Method 2: Water & Vinegar in a Spray Bottle
This method is the most affordable and the one that I found easiest. Mix an even amount of white vinegar and water in a spray bottle, and get ready to soak the walls. Spray an area, generously, and watch the paper start to soak off and separate from the walls.
After a couple minutes, you can use your scrapper to help lift and remove the paper. Make sure to be gentle with the scraper and move slowly. If the paper seems to be stuck, spray it with more water. The main key with this method is soak, soak, soak! You want to be very generous spraying the wallpaper.
PRO: In a small room without ventilation, this was the easiest for me to navigate. Soaking the paper really helped it separate from the wall easily. The spray bottle also allowed me to get into small corners easily.
CON: Vinegar smells, so get ready for the strong odor to take over your room. After about 5 minutes I barely noticed anything, but my fiancé in the other room kept complaining. Also, since you really want to soak the walls, the floors and baseboard will get quite wet. As long as you have towels down, you’ll be good to go.
Method 3: Wallpaper Removing Solution
This method was probably the one I was most underwhelmed with. Similar to using the water and vinegar, you spray the solution onto the wallpaper and have to make sure that you really soak the walls. I almost went through an entire bottle trying to get part of one wall soaked. It worked well, but I think the water and vinegar method is more affordable and worked better than this solution.
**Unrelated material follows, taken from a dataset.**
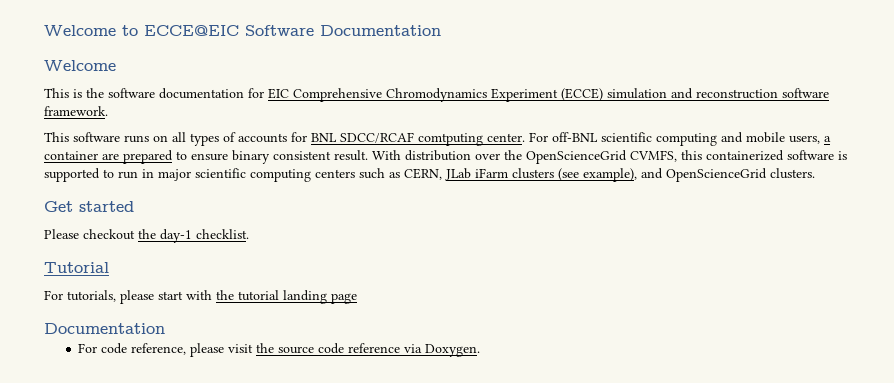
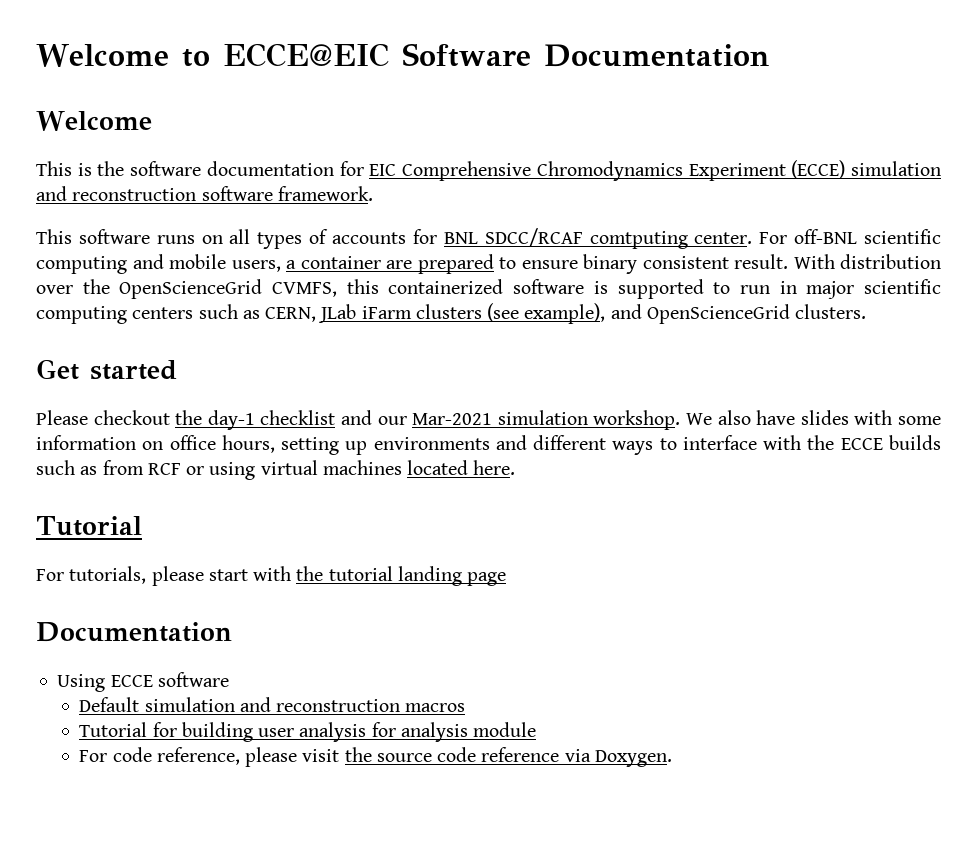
[196,229,249,239] checklist. -> [260,410,942,430] [36,435,941,455] [36,460,516,480] checklist and our Mar-2021 simulation workshop. We also have slides with some information on office hours, setting up environments and different ways to interface with the ECCE builds such as from RCF or using virtual machines located here.
(165, 328) none -> [57,672,229,692] [79,697,466,712] [79,722,537,742] // Using ECCE software // Default simulation and reconstruction macros // Tutorial for building user analysis for analysis module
PRO: If you don't want to create a mixture or buy a spray bottle, the solution is pre-mixed and comes in a spray bottle.
CON: You need to buy multiple bottles, depending on your room size, so this could turn into a pricey option.
Looking back, the steamer might have been the better solution if I was in a bigger room and had more surface area on the walls.
If you go the water and vinegar route, SOAK the walls. If you think you’ve soaked them enough, spray more of the solution and keep soaking. I got a little impatient at times and ended up scraping when the paper wasn't fully soaked, causing it to rip part of the sheetrock off causing damage to the walls. This caused way more work than anticipated and could have easily been avoided if I had applied more solution and really let the paper soak.
I would say that anyone could tackle this project, just make sure you take your time. My lovely fiancé was working while I was doing this so he had zero hands in making this come to life. He would check in on me periodically and was quite impressed with my work and dedication. Of course, he offered to help paint the bathroom once the wallpaper was stripped and the trim was taped. I quickly told him he was absolutely crazy and he wasn’t going to touch my project for the fun part.
In the end I was proud of myself for removing all of the paper and painting it a soft, neutral color for a fresh update.